Within The Seed Coat is the embryo. The embryo has all the parts of a full grown plant, with leaves (known as cotyledons), and a root. To provide the embryo with food the seed if filled with endosperm which is made up from Starch, Oil, and Protein.

Seed Germination is a fascinating process, during which you can see a small shoot emerge from the small seed.

The first indication of Germination is the absorption of lots of water, which activates an enzyme to increase respiration and the duplication of plant cells. When the embryo gets to large for it's Seed Coat, the coat busts and you will be able to see the tip of the plants root. The Plants Root is the first part of the plant to emerge, and this is to secure the seed in place and to allow the absorption of water and food through the surrounding soil.

Here are some useful things to remember:

  • Seeds need water to initiate germination, so presoaking seeds can speed up the process.

  • A root needs water when it emerges, so if you plant seeds in the middle of summer plant them deeper in the soil to avoid the dry ground.

  • Bigger Seeds will generally have more endosperm, so will be ably to feed the plant longer, so it's possible to plant larger seeds deeper in the ground.

Planting left over seeds

We don't always use up complete packets of seeds in a single year, so you can save yourself money be using left over seed. The best time to get out your seed packets to test seed viability is as Winter is coming to a close.
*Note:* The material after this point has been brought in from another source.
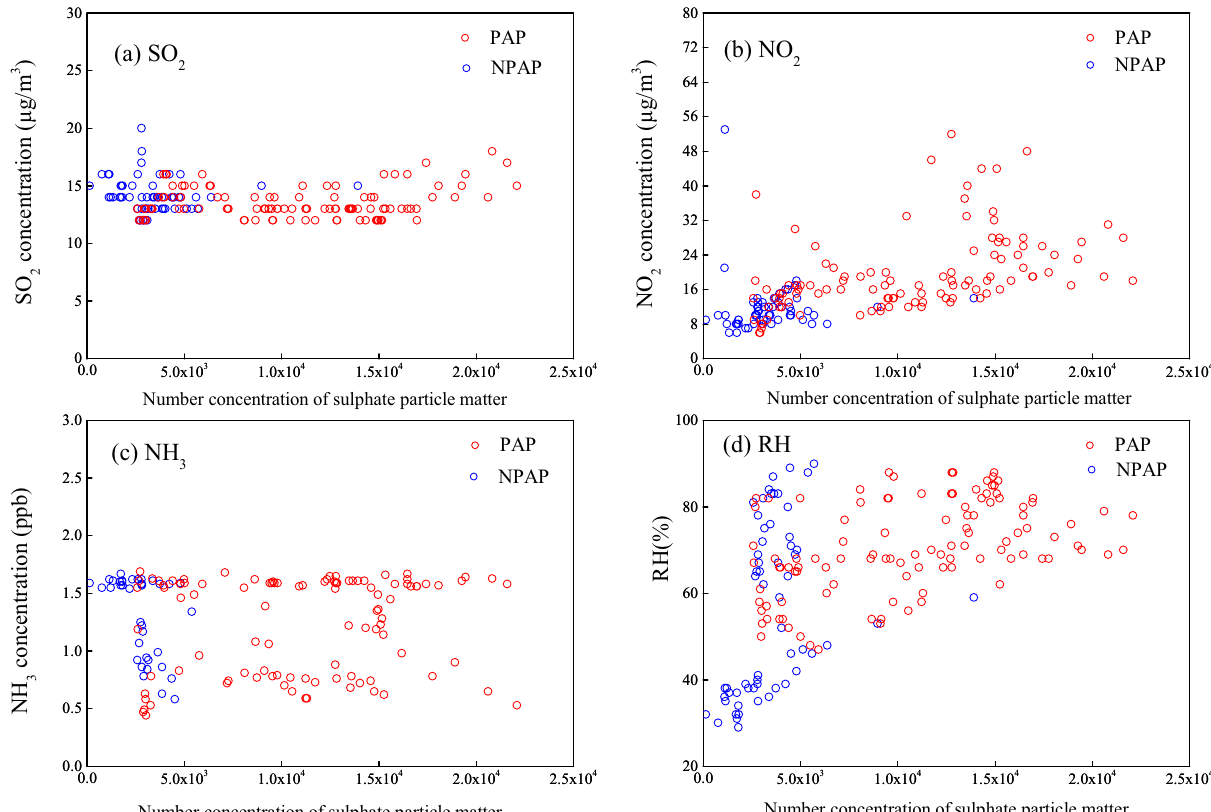
Figure 4. Number concentration of sulphate particulates versus ( a ) concentration of SO 2 ; ( b ) concentration of NO 2 ; ( c ) concentration of NH 3 and ( d ) RH during the pollution accumulation period (PAP) and non-pollution accumulation period (NPAP, i.e. pre-pollution and pollution dissipation period) from February 18 to 24,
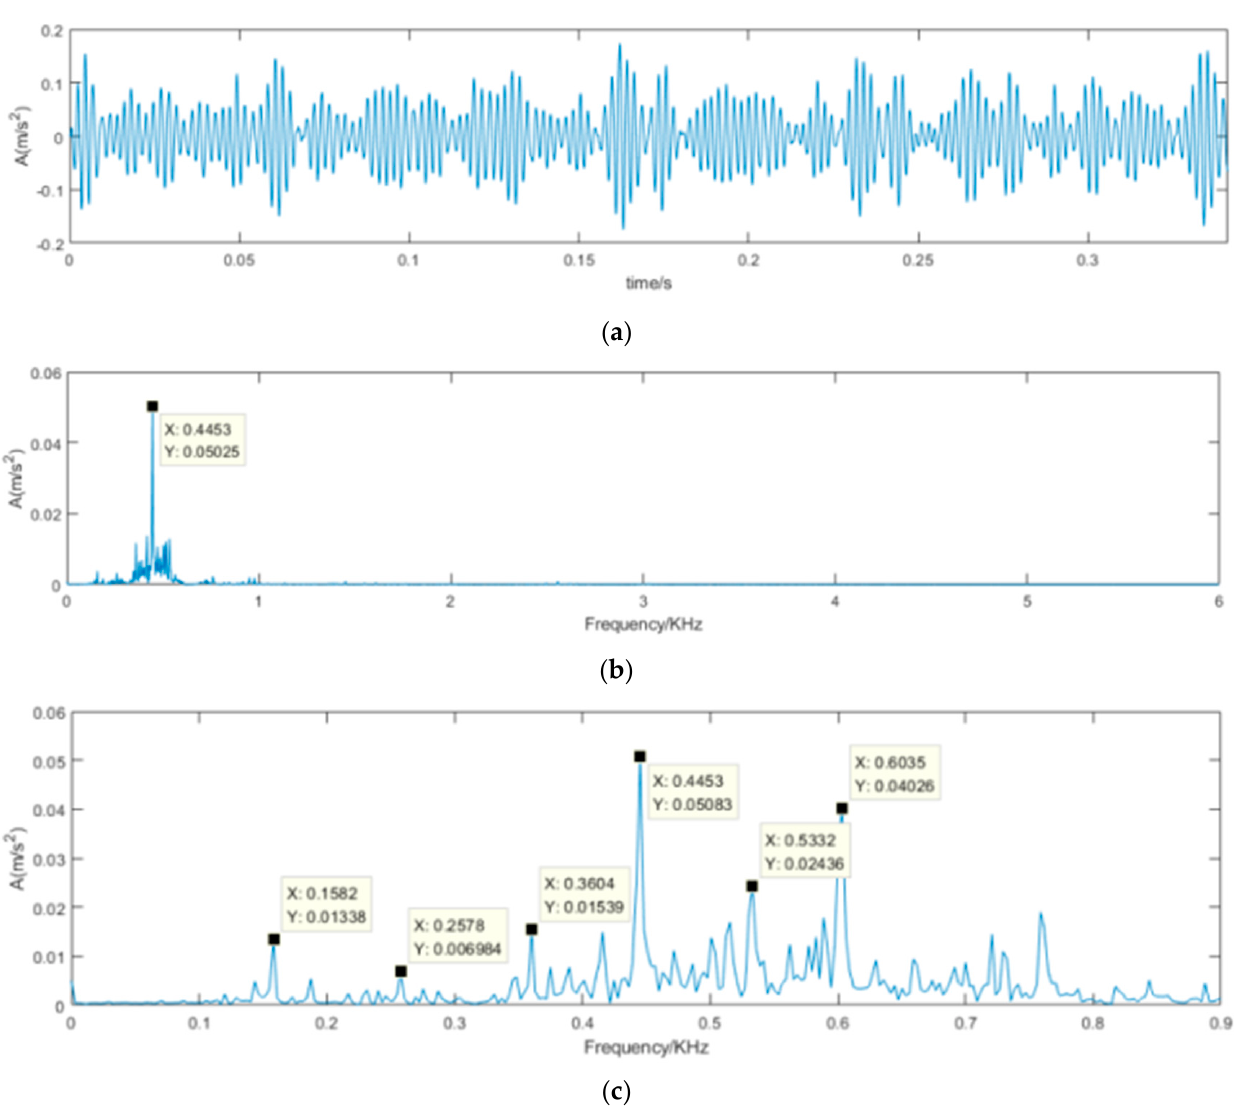
Figure 10. Time-domain waveform and frequency spectrum of denoised signal using SVD-VMD. ( a ) Time-domain waveform of denoised signal using SVD-VMD; ( b ) Frequency spectrum of de- noised signal using SVD-VMD; ( c ) Frequency spectrum limited in 0.9 KHz of denoised signal using SVD-VMD.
Remember that there is no guarantee that seed you have left is good seed, age and how long they have been stored can affect how viable to seeds are and how likely they are to sprout.

There is a simple test you can perform to see how viable a batch of left over seed is:

  • Take exactly 10 seeds and place them on top of a damp folded paper towel.

  • Place the paper towel and seeds into a plastic sandwich bag and seal it tight.

  • Make sure you label the bag with the date and type of seed being tested.

  • Leave the bag at room temperature for a week and count the number of seeds that are sprouting.

 If you have 8 or more sprouting seeds then you have a good batch which can be planted, if you have 6 or 7 sprouting seeds then you can still plant the seeds but sow them more thickly.

If you have 5 or less sprouting seeds then throw the seeds out.